3. `02-setup-secrets.sh`, then `rollout restart deploy/api deploy/worker`.
- Only rotate on a schedule or on suspected compromise — not casually.
- A future improvement (overlap window via a key-id header) would let old
tokens validate during the transition; not implemented today.
### `EMAIL_HOST_PASSWORD`
1. Generate a new app password in Fastmail; keep the old one alive briefly.
2. Write to `deploy-k3s/secrets/email_host_password.txt`.
3. `02-setup-secrets.sh`, `rollout restart deploy/api deploy/worker`.
4. Delete the old Fastmail app password.
### `FCM_SERVER_KEY`
1. Rotate the key in the Firebase console.
2. Write to `deploy-k3s/secrets/fcm_server_key.txt`.
3. `02-setup-secrets.sh`, `rollout restart deploy/api deploy/worker`.
### `REDIS_PASSWORD`
Source is `config.yaml` key `redis.password` (hex only — it is embedded in
the `REDIS_URL`, so non-hex characters would break URL parsing).

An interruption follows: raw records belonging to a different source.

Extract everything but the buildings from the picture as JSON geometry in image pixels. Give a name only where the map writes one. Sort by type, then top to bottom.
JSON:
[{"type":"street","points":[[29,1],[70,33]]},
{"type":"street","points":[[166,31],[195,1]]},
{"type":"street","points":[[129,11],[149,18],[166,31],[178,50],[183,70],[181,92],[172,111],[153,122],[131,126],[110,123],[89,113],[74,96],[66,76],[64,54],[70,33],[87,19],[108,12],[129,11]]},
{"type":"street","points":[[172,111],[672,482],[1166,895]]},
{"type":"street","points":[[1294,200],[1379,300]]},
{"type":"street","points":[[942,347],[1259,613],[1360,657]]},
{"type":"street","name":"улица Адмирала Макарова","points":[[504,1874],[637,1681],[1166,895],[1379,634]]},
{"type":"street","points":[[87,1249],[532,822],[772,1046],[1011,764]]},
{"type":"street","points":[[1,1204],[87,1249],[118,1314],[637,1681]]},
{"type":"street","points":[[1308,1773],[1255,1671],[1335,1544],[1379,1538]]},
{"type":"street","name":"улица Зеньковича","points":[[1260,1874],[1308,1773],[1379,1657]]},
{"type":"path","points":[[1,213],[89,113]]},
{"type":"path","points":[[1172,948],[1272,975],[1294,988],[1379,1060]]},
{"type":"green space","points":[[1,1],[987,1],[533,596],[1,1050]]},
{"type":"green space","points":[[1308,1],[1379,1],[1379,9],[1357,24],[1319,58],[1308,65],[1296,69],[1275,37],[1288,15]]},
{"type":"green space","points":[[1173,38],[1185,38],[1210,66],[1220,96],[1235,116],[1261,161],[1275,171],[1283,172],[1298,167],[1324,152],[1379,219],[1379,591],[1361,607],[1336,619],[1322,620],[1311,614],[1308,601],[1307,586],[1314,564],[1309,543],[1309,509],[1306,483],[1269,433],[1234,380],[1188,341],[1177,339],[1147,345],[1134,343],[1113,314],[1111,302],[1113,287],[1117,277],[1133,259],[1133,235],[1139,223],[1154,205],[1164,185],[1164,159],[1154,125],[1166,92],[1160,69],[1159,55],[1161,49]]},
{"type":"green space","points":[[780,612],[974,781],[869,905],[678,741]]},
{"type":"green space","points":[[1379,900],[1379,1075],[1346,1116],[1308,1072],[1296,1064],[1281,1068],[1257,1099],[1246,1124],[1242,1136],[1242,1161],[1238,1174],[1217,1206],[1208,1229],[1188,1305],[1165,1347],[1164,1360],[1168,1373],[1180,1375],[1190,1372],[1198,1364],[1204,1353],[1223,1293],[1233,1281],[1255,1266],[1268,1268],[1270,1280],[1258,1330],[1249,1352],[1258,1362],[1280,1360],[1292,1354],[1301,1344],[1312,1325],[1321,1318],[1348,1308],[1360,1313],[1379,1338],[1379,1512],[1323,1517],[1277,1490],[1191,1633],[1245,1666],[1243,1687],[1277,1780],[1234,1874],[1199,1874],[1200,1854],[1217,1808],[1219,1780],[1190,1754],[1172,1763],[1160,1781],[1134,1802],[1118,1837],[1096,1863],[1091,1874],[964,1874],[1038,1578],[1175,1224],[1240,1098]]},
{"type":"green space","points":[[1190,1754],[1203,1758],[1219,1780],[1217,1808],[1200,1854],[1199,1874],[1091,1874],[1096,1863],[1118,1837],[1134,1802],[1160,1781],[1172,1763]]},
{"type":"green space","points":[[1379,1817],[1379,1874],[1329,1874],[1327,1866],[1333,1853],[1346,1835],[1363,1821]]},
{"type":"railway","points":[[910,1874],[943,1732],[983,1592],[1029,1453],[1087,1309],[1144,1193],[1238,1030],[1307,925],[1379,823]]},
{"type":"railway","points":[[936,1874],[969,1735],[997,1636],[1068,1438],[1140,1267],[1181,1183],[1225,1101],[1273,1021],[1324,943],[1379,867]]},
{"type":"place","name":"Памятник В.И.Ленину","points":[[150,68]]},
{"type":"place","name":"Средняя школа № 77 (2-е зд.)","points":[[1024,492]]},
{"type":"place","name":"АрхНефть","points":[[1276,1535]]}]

1. Generate: `openssl rand -hex 32`.
2. Set `redis.password` in `config.yaml`.
3. `02-setup-secrets.sh`.
4. Restart **redis as well as** api/worker so the new `--requirepass` and
the new `REDIS_URL` land together:
`kubectl -n honeydue rollout restart deploy/redis deploy/api deploy/worker`.
Expect a few seconds where api/worker reconnect.
### `apns_auth_key.p8`
1. Revoke the key in the Apple Developer console, generate a new `.p8`.
2. Replace `deploy-k3s/secrets/apns_auth_key.p8`.
3. `02-setup-secrets.sh`, `rollout restart deploy/api deploy/worker`.
4. If the Key ID changed, update `push.apns_key_id` in `config.yaml` too.
### `cloudflare-origin-cert`
1. Generate a new Origin CA certificate in the Cloudflare dashboard.
2. Replace `deploy-k3s/secrets/cloudflare-origin.crt` and `.key`.
3. `02-setup-secrets.sh`. Traefik picks up the new TLS secret; no app
restart needed. Verify the served cert with `openssl s_client`.
### `ghcr-credentials` (Gitea registry)
1. Generate a new PAT in Gitea (scope: `read:packages`).
2. Update the `registry.token` value in `config.yaml`.
3. `02-setup-secrets.sh`. No restart needed unless a pull is pending.
4. Revoke the old PAT in Gitea.
### `admin-basic-auth`
Source is `config.yaml` keys `admin.basic_auth_user` / `basic_auth_password`.
1. Set a new password (e.g. `openssl rand -hex 24`).
2. `02-setup-secrets.sh` regenerates the bcrypt htpasswd secret.
3. No app restart needed — Traefik reloads the `admin-auth` middleware.
4. Distribute the new credential to whoever uses the admin panel.
---
## After any rotation
- Run `./deploy-k3s/scripts/04-verify.sh` and confirm no `✗` lines.
- Annotate the rotated secret (see "Record keeping" above).
- If the rotation was due to a compromise, also follow the relevant
playbook in `deploy-k3s/SECURITY.md` → Appendix (Incident response).